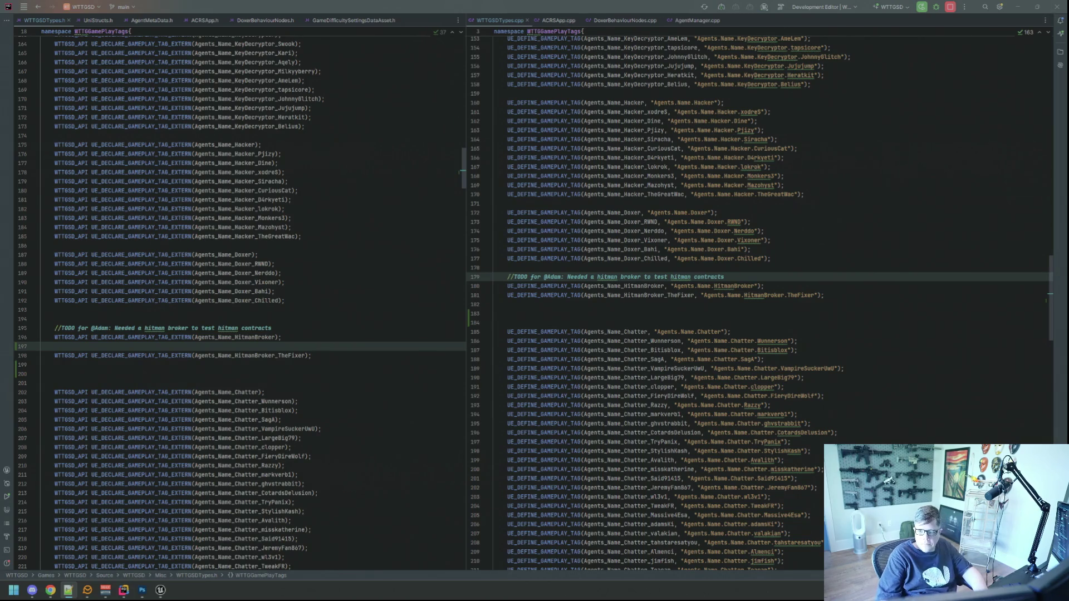
{"action": "key", "text": "alt+Tab"}
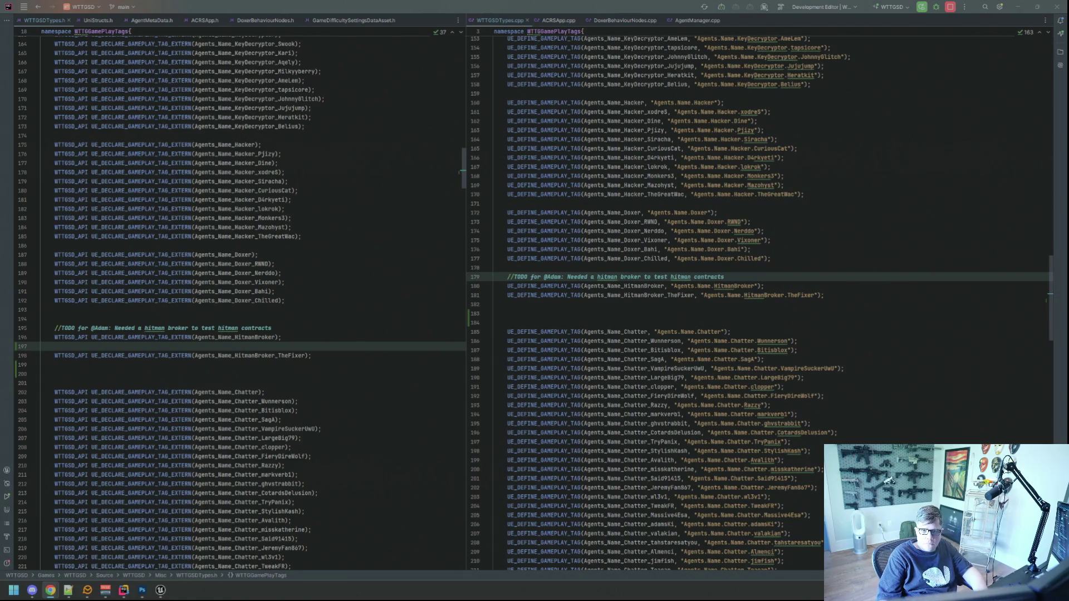
{"action": "key", "text": "alt+Tab"}
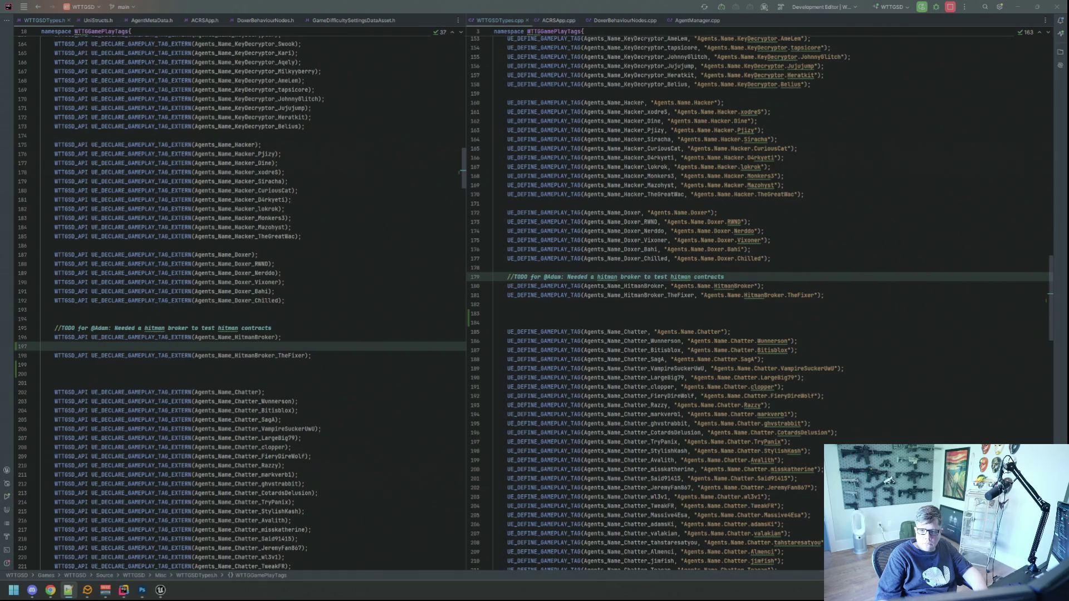
{"action": "left_click", "coordinate": [278, 337]}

┄┄┄┄┄┄┄┄┄┄

▶ [Work to complete]: Retype each line above exactly and leave out any picture.

▶ [Written response]:
{"action": "key", "text": "alt+Tab"}
{"action": "key", "text": "alt+Tab"}
{"action": "left_click", "coordinate": [278, 337]}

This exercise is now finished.